The falling yen, the sale of a baseball team, and Pokemon Go revenue, have all offset a decline in sales at the games giant Nintendo.
The Japanese firm reported profits of 64.7bn yen (£456m) in the final quarter of last year.
Nintendo’s profit outlook almost has almost doubled this year, and it is now expecting a 90bn yen (£632m) net profit for the year ending March 2017.
Nintendo also reported a falling operating profit and overall sales, attributed to poor uptake of its Wii U console.
Since Trump’s presidential election victory in November, the prospect of corporate tax cuts and stimulus measures in the US have been credited with the rise in value of the US dollar, which has risen 15 per cent against the yen. Despite the international appeal of Nintendo’s platforms and characters, the company makes 75 per cent of its profits in its home country.
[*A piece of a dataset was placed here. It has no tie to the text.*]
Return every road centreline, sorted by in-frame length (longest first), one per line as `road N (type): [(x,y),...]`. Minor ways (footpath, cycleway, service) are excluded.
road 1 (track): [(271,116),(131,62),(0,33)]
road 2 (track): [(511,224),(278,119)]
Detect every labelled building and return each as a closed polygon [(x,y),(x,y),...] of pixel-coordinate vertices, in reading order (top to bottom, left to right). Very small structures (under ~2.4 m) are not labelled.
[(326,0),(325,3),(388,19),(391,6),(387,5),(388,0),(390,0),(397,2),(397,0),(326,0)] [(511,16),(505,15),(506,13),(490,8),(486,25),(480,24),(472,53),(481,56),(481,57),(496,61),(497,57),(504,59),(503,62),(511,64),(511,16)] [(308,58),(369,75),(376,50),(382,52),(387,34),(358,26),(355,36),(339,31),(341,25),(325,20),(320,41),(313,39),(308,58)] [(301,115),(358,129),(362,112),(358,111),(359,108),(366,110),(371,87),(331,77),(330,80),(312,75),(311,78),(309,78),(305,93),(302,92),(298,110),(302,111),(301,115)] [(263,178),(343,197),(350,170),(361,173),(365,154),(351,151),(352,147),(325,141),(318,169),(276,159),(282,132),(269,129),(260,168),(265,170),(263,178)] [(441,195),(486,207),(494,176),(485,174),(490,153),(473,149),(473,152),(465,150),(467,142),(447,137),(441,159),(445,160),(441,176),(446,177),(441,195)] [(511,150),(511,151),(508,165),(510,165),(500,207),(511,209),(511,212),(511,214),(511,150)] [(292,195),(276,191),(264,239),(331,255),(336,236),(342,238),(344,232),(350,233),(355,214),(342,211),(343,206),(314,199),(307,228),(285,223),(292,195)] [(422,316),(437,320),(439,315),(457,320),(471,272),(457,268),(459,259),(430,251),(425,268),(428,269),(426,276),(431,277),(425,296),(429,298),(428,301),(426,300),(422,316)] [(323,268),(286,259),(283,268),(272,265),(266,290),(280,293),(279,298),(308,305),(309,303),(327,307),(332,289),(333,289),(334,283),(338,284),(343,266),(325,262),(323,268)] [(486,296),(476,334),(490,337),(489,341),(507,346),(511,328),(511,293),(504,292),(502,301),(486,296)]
The game maker also sold its stake in a US baseball team, the Seattle Mariners, in 2016, having acquired a majority stake in the Major League team back in 1992.
Nintendo benefits from the success of Pokemon Go through its 30 per cent stake in the Pokemon Company as well as its investment in Niantic, the US-based developer that released Pokemon Go last year.
Competition in the marketplace for games consoles have taken a toll on Nintendo in recent years, leading the games maker to abandoned its consoles-only policy and branch into smartphone video games at the end of last year. Super Mario Run, the group’s first mobile gaming app, was released in December last year and has seen 78m downloads so far.
Industry analysts are now looking to the March launch of Nintendo’s new console, known as the Switch. A higher-than-anticipated launch price for the console, expected to be around $300 per unit, has been cited as the primary cause the 6 per cent fall in Nintendo’s share price since mid-January.